We have a bit of a surprise for you.
Now, this was completely unplanned.
This man is going to give you the best stick you've ever had.
Guess how much this box is worth?
Oh, my gosh.
Based on the branding alone and the weight, I'm going to go $175.
You're actually spot on.
Are you serious?
$25.
What is in this?
Open the box.
I'm so nervous.
This is pretty much the ultimate Las Vegas flex.
Oh my gosh.
Look at what's in here.
Oh, come on.
That looks so good.
This was freshly made in the kitchen 10 minutes ago.
How is this possible?
You're getting the freshest possible sandwich that you could ever eat.
And it's right here.
With, by the way, the best quality meat.
This is not sponsored.
Okay, so what kind of meat is?
Correct me if I'm saying this wrong.
It's Japanese Miyazaki A5 Wagyu.
A5 Wagyu.
And it's made in a sandwich.
This is $200 in this tiny box.
Yes.
To what do we owe this pleasure?
Okay, so basically these guys reached out to us on Instagram and they're like, hey, we'd
love to bring you a sandwich and film a little video for it.
We tried the sandwich.
It was so good.
It was so good.
And that was yesterday.
And we're like, hey, we're actually shooting with George.
Come back.
Come back tomorrow.
And we could show it on our podcast.
So, yeah, it's a little bonus clip for you guys.
I don't deserve this.
Expensive sandwich.
I'm not worth this.
We figured it's like a frugal guy.
You would appreciate this a lot.
Uh, eat it.
Okay.
I want to watch you eat it.
If you guys are in Vegas and you guys want to try this out, it's all going to be linked down below.
Definitely try it out.
All right.
Can we do it at the same time?
Not sponsored.
No, not at all.
They just brought us food.
This is just a cool concept and we really like it.
Cheers.
So that's it.
Cheers.
Cheers.
Cheers.
Cheers.
Touch meat.
All right.
Yeah, now that you say it that way, it feels different.

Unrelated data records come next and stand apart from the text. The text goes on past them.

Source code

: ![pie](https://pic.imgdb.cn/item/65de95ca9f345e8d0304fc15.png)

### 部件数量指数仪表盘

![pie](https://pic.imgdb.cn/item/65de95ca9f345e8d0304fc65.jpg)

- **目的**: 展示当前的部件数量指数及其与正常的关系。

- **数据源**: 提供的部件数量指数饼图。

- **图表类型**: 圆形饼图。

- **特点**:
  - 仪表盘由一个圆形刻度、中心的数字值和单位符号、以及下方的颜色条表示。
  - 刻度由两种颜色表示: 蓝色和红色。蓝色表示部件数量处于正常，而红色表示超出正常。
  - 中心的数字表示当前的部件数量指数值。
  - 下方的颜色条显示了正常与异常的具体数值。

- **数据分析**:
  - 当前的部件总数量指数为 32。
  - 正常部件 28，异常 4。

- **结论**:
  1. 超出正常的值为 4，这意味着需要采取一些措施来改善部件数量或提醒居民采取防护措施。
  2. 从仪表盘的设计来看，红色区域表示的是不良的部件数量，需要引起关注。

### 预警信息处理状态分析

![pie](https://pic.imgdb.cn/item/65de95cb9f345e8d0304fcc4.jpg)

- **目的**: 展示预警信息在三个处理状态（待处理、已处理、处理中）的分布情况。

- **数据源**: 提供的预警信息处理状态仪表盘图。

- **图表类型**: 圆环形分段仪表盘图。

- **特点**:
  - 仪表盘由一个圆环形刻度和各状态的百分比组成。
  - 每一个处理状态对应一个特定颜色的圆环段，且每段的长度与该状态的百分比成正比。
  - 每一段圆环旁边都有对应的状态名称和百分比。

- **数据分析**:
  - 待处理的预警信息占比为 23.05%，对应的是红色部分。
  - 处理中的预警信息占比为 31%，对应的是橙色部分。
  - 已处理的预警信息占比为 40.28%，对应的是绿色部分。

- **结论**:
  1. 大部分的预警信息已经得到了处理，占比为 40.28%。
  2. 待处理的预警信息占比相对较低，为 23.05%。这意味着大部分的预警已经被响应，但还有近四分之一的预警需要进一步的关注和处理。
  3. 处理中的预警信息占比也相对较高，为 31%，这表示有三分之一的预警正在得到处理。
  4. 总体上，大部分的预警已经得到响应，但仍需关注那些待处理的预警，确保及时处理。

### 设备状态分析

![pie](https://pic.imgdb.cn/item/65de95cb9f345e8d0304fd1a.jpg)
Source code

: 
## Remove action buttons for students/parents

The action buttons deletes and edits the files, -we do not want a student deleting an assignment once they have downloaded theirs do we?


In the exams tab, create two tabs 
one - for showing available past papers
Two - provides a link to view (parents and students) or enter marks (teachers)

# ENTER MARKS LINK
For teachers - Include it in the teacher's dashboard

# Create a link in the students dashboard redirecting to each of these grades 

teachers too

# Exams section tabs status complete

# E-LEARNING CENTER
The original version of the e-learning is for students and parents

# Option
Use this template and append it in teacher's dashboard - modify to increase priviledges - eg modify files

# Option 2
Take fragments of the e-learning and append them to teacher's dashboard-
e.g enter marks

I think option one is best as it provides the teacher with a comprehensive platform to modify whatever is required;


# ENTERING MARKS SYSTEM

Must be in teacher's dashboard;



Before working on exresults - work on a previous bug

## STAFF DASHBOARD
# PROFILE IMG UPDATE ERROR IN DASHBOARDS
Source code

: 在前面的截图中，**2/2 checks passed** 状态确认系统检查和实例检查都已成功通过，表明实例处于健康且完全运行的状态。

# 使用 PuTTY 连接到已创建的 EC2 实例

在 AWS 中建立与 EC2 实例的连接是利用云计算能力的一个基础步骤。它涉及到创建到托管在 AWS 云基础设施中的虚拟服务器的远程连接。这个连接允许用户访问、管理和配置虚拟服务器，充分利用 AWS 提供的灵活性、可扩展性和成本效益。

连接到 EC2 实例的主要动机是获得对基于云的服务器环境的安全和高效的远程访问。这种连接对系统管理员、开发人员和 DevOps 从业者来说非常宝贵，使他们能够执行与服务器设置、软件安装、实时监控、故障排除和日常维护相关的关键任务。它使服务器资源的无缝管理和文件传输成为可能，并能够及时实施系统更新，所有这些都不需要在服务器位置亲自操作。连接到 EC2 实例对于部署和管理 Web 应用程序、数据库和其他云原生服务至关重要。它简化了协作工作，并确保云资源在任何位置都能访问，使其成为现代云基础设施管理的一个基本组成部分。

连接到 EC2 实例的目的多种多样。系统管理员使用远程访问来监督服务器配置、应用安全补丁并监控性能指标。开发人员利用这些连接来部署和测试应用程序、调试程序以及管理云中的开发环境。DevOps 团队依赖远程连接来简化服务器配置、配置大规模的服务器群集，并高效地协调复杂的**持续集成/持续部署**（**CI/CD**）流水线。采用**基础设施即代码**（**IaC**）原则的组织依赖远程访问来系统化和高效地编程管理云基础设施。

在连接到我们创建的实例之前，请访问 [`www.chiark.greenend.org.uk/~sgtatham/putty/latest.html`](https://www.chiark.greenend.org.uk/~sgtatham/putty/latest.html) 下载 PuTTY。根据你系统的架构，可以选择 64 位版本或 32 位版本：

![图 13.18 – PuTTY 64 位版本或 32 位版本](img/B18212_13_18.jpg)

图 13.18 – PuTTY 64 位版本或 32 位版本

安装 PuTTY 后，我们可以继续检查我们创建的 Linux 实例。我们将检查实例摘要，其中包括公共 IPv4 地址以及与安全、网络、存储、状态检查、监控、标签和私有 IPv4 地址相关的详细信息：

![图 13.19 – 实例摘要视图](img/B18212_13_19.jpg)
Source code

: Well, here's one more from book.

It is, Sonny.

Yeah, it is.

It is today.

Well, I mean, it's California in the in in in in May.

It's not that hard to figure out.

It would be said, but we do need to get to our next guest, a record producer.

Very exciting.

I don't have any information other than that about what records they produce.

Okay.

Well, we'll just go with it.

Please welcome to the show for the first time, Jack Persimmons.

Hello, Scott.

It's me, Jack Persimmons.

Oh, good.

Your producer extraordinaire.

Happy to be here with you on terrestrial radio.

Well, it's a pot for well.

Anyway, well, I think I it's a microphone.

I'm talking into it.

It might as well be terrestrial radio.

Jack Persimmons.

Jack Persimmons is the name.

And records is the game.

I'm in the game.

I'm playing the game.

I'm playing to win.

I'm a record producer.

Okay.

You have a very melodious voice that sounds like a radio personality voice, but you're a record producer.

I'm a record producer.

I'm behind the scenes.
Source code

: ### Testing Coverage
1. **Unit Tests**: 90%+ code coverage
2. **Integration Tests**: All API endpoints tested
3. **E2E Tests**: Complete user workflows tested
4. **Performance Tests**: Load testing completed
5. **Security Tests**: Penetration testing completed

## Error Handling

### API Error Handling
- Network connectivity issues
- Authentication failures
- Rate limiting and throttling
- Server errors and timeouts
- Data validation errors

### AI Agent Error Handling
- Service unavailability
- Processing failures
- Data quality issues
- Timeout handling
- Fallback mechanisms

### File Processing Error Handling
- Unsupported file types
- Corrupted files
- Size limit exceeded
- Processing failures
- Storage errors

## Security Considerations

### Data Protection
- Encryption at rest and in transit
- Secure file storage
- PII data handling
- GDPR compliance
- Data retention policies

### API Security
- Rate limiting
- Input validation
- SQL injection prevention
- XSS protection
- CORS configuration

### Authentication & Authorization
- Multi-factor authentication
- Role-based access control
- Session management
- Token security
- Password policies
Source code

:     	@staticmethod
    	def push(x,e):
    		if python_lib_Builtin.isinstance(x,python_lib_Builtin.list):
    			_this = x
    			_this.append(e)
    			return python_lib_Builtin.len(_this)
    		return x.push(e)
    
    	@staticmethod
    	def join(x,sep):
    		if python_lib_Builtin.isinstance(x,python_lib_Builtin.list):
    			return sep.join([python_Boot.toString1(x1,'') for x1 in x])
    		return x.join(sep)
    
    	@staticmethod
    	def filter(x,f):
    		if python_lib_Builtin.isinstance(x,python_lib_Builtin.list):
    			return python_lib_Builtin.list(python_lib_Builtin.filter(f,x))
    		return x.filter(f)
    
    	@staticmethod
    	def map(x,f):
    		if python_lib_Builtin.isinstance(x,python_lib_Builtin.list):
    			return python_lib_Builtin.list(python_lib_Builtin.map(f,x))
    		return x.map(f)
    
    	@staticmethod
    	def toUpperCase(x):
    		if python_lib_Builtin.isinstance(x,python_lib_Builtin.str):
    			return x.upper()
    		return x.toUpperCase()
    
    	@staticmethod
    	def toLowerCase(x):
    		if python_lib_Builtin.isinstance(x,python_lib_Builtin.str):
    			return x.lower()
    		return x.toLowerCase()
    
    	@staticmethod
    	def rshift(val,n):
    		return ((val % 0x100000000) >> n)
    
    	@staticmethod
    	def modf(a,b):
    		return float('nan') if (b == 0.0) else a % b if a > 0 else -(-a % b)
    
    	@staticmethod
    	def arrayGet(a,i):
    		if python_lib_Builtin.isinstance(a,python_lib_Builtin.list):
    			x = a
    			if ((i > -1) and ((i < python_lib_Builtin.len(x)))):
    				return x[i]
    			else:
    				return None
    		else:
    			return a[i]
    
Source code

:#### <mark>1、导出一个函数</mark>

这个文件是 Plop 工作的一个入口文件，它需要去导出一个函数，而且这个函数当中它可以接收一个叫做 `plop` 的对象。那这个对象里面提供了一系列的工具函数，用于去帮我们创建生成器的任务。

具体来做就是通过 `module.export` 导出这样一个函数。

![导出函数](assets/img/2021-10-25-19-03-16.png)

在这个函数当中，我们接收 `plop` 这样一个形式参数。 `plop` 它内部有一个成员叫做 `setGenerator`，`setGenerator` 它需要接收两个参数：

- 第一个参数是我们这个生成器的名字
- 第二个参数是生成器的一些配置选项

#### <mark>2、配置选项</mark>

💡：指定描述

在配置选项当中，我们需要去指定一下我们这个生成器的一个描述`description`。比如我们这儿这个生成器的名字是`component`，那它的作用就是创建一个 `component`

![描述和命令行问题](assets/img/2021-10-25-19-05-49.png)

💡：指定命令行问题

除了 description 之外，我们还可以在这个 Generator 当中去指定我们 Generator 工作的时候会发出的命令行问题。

I'm gonna, I'm gluten free.
Can I just take a bite of the steak?
Is that okay with you guys?
Does the steak have gluten in it?
It's fine.
It's fine.
Oh my God.
Is that incredible? That's probably the best stick you've ever had.
That cow was a better life than I lived.
It's so good.
It's so tender.
I've never had steak that melts in your mouth.
Say hi to all the vegetarians.
I'm sorry, but you're wrong.
Like, if you think the Lord didn't intend for us to eat this, you're just wrong.
Oh my gosh.
I'm going to hang out with you guys more often.
I told you.
Do you want a piece of this meat stick, Sarah?